**DATA EXTRACTS**

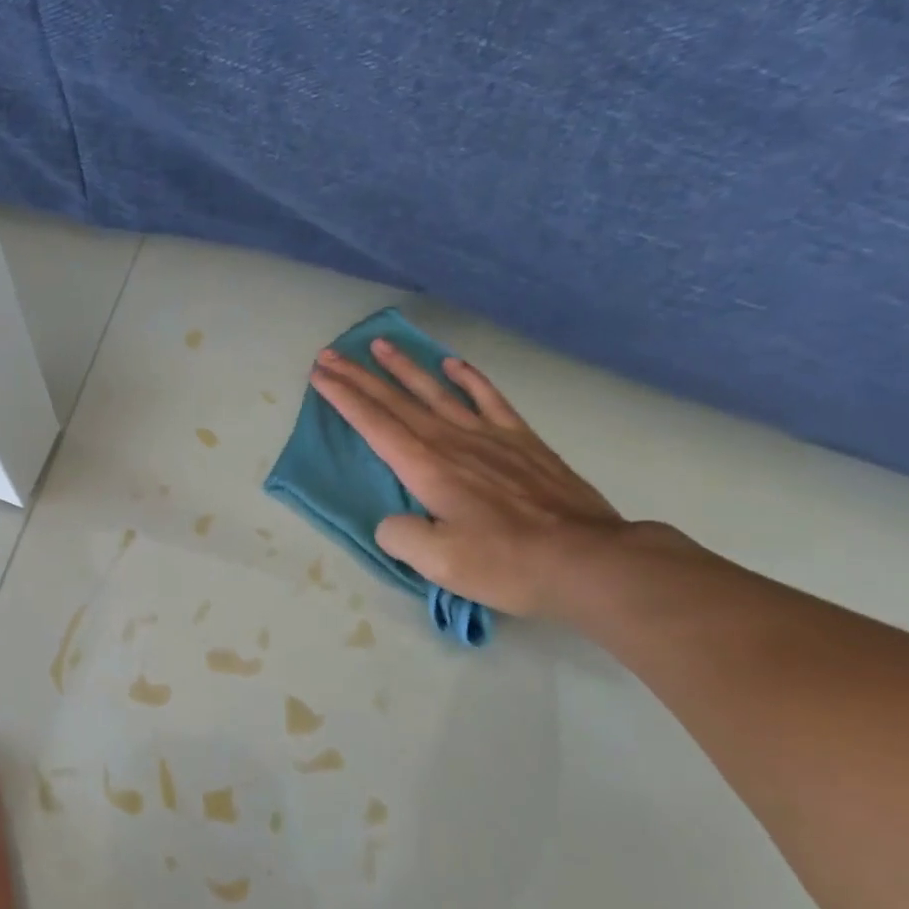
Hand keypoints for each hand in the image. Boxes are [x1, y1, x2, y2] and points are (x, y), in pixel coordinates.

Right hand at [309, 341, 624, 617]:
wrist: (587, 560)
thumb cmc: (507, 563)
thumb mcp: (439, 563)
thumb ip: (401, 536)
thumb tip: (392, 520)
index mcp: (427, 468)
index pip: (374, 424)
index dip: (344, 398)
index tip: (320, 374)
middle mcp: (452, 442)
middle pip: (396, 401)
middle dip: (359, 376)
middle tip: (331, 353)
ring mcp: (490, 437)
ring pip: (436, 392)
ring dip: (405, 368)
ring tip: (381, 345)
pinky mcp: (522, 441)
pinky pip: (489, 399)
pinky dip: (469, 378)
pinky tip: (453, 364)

**TASK STATEMENT**
Beginning with the line that holds "index dip: (344, 398)" and ending with the last line of the material, output each line exactly and nothing beyond them.

**EXERCISE RESPONSE**
index dip: (344, 398)
index tip: (320, 374)
middle mcp: (452, 442)
middle pip: (396, 401)
middle dip: (359, 376)
middle tip: (331, 353)
ring mcp: (490, 437)
ring pip: (436, 392)
ring dip: (405, 368)
ring tip: (381, 345)
pinky mcp: (522, 441)
pinky pip: (489, 399)
pinky dip: (469, 378)
pinky tip: (453, 364)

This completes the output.